Edit When it does come back up it'll also get any messages that are in federated outboxes as well so your posts will ultimately show up on the host instance, just posted by your alt account
wait so how does this work on a technical level?
say I am part of a community of /c/weirdstuff that's on lemmy.world.
if lemmy world is down how do my comments get to lemmy.world? are they stored on whatever instance I am registered on and then synced to lemmy.world once it's up?
Yes
Ok but how other people will know I replied to a comment or posted if the community on the original server is down?
They'll get it when it eventually comes back up
Ok but the question that arise is:" if the community is duplicated on every server that access it, isn't it a little bit of a waste of computational power and disk space ?"
Expecially considering now Lemmy is pretty small, but in the future you could hopefully have a much larger audience
Well in a way yes but that's how the federation/decentralization works. It's like with email everyone gets a copy and if a message doesn't go through to someone it can be redelivered.
Centralized services are usually more efficient than decentralized but that's not the primary goal of the fediverse
My main concern with this is, if only a handful of centralized social network reached long term stability, and most of them are unprofitable, how can Lemmy (or any other foss fediverse project) completely hold itself on 2 unpaid developers and immense unpaid work from volunteers in the long run.
Because ok, Lemmy.world is looking for experienced sysadmin and that post already had a little backslash, but this isn't sustainable long term, it's impossibile to keep scaling like that.

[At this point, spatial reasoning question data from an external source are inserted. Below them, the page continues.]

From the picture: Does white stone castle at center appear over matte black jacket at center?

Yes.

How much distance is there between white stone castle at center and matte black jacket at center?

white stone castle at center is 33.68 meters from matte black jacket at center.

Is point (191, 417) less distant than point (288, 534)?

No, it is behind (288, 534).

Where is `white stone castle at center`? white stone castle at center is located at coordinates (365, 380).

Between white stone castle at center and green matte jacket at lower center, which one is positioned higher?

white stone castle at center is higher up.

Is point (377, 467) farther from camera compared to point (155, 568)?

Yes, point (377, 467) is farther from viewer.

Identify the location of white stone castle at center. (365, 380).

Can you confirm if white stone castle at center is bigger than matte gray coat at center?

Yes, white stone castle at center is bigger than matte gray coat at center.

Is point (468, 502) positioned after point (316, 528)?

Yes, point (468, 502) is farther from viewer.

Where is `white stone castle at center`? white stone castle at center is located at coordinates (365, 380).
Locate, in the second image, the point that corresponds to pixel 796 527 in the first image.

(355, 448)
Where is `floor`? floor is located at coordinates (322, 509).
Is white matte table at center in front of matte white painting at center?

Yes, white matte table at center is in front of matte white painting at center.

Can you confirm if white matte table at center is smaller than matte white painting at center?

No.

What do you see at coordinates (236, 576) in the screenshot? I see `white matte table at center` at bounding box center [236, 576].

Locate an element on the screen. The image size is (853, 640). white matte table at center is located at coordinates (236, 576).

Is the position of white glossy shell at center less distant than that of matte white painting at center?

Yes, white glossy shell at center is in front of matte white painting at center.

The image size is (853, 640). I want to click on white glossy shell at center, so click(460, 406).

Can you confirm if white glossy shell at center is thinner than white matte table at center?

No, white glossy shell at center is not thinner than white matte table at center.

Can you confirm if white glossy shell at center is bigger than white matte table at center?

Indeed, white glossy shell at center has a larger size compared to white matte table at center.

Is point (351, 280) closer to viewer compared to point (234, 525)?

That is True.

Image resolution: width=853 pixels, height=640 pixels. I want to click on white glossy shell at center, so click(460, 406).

And I feel that's one of the biggest reasons holding back the fediverse
From the 2 developers and The volunteers... The same can be asked about a lot of foss software. Typically what stabilizes foss development though is when developers start getting paid to contribute to the project by a company they work for, however lots of foss software has made it purely through donations (easiest example being mediawiki and wikipedia)
Web hosting is definitely the harder question. In the grand scheme of things, lemmy instances and other fediverse tech will likely end up being pseudo-centralized with a handful of companies like email. Lemmy is very resource intensive as you guessed. The good news is that a very large amount of that resource consumption is storage, and storage is cheap. Though I know I've seen tehdude, the owner of the sh.itjust.works instance, another very stable one, comment on how CPU, networking and memory intensive a busy instance can get. A lot of the early 500s instances were seeing were definitely caused by resource constraints.
Not sure if other instances can communicate between them to get updated before the original server is up again and everything gets updated.